= Supplied text =
Let's Encrypt

Supascale integrates with Let's Encrypt for free, automated SSL certificates.

Prerequisites

• Domain bound to your project
• DNS pointing to your server
• Port 80 accessible (for HTTP-01 challenge)

Obtain Certificate via Web UI

1. Click on a project with a domain configured
2. Go to Certificate tab
3. Click Obtain Let's Encrypt Certificate
4. Enter your email address
5. Select challenge type
6. Click Obtain Certificate

Obtain Certificate via API

curl -X POST https://supascale.example.com/api/v1/projects/my-project/certificate/obtain \
  -H "X-API-Key: your-api-key" \
  -H "Content-Type: application/json" \
  -d '{
    "email": "admin@example.com",
    "challengeType": "http-01",
    "autoRenew": true
  }'

Response:

{
  "success": true,
  "certificate": {
    "domain": "api.example.com",
    "issuedAt": "2026-01-19T12:00:00Z",
    "expiresAt": "2026-04-19T12:00:00Z",
    "issuer": "Let's Encrypt",
    "autoRenew": true
  }
}

Challenge Types

HTTP-01 (Default)

The simplest method - Let's Encrypt verifies domain ownership via HTTP.

Requirements:

• Port 80 accessible from internet
• No special DNS configuration

Process:

1. Let's Encrypt requests http://yourdomain/.well-known/acme-challenge/token
2. Supascale responds with validation
3. Certificate issued

{
  "challengeType": "http-01"
}

DNS-01

Verify domain ownership via DNS TXT records. Supports wildcards.

Requirements:

• Access to DNS provider API
• DNS provider credentials

Supported DNS Providers:

Example with Cloudflare:

{
  "challengeType": "dns-01",
  "dnsProvider": "cloudflare",
  "dnsCredentials": {
    "apiToken": "your-cloudflare-api-token"
  }
}

Example with AWS Route 53:

{
  "challengeType": "dns-01",
  "dnsProvider": "aws",
  "dnsCredentials": {
    "accessKeyId": "AKIAXXXXXXXX",
    "secretAccessKey": "your-secret-key",
    "region": "us-east-1"

= Data section =
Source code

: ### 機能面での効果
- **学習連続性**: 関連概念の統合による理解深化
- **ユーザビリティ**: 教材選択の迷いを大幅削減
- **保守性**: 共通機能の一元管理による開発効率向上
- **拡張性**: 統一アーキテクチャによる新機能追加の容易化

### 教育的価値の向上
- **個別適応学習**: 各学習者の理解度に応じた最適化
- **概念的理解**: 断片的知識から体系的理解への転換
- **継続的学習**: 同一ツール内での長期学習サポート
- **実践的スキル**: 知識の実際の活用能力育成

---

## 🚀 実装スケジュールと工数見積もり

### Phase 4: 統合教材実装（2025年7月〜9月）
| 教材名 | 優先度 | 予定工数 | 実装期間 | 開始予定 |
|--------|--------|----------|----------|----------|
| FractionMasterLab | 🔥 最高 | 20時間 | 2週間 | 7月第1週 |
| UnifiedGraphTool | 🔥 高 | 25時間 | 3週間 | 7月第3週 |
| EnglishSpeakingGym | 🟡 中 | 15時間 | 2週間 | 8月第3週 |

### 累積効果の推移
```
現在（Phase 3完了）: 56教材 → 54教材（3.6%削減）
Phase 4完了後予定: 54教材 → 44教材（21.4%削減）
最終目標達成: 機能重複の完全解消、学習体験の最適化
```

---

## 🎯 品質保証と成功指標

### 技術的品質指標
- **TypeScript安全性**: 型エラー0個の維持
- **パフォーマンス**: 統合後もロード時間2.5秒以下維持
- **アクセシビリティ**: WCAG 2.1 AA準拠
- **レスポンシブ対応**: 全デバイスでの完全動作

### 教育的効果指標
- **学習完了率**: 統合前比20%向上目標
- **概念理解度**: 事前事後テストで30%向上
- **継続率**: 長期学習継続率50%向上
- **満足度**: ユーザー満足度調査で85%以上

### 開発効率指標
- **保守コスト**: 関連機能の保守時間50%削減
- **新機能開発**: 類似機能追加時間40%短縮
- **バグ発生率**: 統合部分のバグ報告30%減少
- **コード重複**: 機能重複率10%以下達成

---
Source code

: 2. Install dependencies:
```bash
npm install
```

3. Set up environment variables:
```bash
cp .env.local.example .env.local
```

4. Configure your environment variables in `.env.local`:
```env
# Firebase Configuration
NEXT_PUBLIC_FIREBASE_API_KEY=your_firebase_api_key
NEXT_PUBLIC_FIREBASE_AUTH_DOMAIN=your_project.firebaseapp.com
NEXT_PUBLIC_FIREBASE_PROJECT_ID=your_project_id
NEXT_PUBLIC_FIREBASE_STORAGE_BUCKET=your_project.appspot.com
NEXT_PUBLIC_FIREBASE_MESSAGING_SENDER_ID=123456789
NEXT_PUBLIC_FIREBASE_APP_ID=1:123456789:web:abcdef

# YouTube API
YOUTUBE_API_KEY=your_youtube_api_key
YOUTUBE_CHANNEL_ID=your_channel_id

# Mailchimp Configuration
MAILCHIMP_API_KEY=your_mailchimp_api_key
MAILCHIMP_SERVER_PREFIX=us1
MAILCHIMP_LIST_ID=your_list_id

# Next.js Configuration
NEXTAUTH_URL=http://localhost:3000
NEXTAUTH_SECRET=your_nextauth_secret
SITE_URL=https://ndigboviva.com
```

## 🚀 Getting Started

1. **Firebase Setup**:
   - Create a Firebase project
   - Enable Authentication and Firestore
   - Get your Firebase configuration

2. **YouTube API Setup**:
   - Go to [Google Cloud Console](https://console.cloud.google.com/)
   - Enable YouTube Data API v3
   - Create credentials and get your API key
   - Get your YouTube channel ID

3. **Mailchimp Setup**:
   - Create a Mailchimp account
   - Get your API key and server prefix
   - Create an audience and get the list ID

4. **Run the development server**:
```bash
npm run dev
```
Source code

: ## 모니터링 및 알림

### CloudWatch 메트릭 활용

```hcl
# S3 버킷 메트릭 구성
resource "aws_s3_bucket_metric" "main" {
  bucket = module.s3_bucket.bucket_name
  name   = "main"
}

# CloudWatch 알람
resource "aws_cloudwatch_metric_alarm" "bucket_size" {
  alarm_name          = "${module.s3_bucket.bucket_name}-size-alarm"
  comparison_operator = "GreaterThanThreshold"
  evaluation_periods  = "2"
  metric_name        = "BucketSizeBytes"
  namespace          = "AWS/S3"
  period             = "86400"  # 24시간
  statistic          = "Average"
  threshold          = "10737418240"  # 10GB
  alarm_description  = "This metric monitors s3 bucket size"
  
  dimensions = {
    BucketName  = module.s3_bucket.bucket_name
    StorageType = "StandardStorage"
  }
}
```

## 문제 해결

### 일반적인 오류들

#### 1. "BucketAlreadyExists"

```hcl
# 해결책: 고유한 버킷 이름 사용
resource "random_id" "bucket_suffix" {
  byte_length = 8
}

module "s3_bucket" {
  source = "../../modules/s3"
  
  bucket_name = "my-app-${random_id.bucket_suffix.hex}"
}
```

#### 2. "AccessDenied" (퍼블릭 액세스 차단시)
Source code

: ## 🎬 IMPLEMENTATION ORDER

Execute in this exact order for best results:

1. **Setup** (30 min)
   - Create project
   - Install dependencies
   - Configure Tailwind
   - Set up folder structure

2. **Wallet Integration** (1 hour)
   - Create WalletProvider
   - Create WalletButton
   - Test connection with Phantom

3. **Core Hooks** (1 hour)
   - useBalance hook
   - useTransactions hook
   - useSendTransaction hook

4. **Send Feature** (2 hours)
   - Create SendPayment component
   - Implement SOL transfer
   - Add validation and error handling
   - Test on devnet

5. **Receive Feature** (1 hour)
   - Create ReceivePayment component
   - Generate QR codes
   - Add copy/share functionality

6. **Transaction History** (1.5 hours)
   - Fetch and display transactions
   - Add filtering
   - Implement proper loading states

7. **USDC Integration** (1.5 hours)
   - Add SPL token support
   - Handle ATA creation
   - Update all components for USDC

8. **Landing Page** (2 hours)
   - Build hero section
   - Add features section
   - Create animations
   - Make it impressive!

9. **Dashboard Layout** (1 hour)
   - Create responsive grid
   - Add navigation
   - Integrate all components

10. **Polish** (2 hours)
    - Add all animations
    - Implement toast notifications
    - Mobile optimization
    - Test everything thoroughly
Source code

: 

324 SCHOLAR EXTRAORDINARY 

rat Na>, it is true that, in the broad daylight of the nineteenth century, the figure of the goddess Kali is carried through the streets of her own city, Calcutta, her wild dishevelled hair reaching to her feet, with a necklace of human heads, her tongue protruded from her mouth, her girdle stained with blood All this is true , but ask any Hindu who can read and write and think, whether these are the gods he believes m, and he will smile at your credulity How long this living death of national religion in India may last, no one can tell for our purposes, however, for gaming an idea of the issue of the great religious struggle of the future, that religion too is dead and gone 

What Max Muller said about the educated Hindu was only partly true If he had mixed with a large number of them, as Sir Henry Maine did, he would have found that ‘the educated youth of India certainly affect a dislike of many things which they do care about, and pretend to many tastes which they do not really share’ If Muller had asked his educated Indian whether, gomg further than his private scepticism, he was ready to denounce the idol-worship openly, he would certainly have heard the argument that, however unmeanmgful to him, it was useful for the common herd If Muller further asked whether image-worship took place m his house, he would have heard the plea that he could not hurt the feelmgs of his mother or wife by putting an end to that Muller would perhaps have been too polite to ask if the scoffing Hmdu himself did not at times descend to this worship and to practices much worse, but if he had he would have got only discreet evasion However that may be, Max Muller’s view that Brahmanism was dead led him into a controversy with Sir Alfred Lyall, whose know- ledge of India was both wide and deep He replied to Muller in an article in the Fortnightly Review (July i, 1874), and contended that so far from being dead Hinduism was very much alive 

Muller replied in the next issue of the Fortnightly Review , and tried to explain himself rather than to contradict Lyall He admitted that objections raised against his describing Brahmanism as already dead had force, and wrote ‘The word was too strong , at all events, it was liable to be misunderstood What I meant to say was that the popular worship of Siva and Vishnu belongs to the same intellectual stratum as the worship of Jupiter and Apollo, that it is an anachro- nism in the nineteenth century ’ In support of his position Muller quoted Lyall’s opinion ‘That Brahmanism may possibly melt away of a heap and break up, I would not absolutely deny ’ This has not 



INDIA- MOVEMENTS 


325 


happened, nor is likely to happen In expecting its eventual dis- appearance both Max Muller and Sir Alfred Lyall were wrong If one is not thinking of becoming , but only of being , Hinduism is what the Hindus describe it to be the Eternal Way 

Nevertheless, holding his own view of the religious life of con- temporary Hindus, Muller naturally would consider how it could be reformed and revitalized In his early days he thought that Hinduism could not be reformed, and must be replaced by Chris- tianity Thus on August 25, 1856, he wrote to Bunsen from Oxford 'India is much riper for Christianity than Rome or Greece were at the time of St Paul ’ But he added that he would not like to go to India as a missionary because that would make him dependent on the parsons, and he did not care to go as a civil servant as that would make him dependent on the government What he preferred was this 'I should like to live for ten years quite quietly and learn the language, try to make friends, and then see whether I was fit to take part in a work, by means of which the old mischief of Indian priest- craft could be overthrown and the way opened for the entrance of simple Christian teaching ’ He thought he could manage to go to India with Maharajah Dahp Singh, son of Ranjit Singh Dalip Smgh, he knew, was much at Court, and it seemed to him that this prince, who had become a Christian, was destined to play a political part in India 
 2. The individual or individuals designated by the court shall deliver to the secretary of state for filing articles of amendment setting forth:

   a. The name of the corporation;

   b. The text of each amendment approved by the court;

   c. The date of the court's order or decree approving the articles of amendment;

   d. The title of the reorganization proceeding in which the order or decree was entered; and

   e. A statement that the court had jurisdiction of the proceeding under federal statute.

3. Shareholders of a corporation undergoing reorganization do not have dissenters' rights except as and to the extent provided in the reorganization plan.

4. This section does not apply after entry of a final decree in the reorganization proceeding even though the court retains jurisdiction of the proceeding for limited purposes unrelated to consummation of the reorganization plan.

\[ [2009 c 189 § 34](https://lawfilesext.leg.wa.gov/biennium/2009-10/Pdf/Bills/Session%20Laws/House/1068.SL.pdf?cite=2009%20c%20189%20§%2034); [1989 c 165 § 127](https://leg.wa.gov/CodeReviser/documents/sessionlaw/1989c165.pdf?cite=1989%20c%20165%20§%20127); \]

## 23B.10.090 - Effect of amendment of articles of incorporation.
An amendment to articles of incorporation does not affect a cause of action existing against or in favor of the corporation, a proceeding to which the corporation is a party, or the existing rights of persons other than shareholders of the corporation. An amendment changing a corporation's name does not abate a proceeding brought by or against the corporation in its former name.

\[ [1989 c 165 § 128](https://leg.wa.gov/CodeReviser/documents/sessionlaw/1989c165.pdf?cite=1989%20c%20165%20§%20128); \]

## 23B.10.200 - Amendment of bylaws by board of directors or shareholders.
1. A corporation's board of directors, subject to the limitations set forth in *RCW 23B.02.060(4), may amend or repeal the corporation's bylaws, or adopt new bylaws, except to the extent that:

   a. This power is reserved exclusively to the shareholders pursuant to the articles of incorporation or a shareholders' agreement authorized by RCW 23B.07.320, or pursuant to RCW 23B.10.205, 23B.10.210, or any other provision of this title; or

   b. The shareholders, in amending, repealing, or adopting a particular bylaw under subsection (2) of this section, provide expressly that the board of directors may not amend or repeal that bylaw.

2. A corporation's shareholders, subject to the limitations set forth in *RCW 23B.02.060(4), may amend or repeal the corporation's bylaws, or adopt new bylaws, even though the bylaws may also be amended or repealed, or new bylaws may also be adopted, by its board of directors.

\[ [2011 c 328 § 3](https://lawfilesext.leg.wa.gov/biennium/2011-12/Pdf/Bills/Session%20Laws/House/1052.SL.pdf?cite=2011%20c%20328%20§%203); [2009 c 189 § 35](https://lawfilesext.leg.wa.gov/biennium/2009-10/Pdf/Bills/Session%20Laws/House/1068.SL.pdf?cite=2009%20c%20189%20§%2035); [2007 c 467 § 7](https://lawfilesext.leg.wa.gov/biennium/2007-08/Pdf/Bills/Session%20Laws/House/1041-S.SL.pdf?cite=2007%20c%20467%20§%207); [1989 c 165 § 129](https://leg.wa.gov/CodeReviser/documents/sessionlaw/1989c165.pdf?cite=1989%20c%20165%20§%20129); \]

= Assignment 1 =
According to the Supascale Let's Encrypt page, which challenge type supports wildcards?
= Assignment 2 =
Continue the Supascale Let's Encrypt page from the point where it stops.
The items have nothing to do with the Supascale Let's Encrypt page.

= Response box 1 =
DNS-01.

= Response box 2 =
  }
}

Certificate Options

Key Type

{
  "keyType": "ec"
}

Key Size (RSA only)

{
  "keyType": "rsa",
  "keySize": 4096
}

Staging Mode

Test certificate issuance without rate limits:

{
  "staging": true
}

Staging certificates are not trusted by browsers. Only use for testing.

Auto-Renewal

Enable automatic certificate renewal:

{
  "autoRenew": true
}

Supascale checks certificates daily and renews when:

• Less than 30 days until expiration
• Auto-renew is enabled

Manual Renewal

Via Web UI

1. Go to project Certificate tab
2. Click Renew Certificate
3. Wait for confirmation

Via API

curl -X POST https://supascale.example.com/api/v1/projects/my-project/certificate/renew \
  -H "X-API-Key: your-api-key"

Check Certificate Status

Via API

curl https://supascale.example.com/api/v1/projects/my-project/certificate/status \
  -H "X-API-Key: your-api-key"

Response:

{
  "status": "valid",
  "domain": "api.example.com",
  "expiresAt": "2026-04-19T12:00:00Z",
  "daysUntilExpiry": 90,
  "autoRenew": true,
  "lastRenewAttempt": null
}

Revoke Certificate

If your private key is compromised:

curl -X POST https://supascale.example.com/api/v1/projects/my-project/certificate/revoke \
  -H "X-API-Key: your-api-key"

Revoked certificates cannot be un-revoked. You'll need to obtain a new certificate.

Rate Limits

Let's Encrypt has rate limits:

Use staging mode for testing to avoid hitting limits.

Troubleshooting

HTTP-01 Challenge Failed

1. Verify port 80 is accessible: curl http://yourdomain.com
2. Check firewall allows port 80
3. Verify web server is running
4. Check domain DNS is correct

DNS-01 Challenge Failed

1. Verify DNS credentials are correct
2. Check DNS API permissions
3. Wait for DNS propagation (may take minutes)
4. Verify TXT record is created

Certificate Not Trusted

1. Ensure using production (not staging)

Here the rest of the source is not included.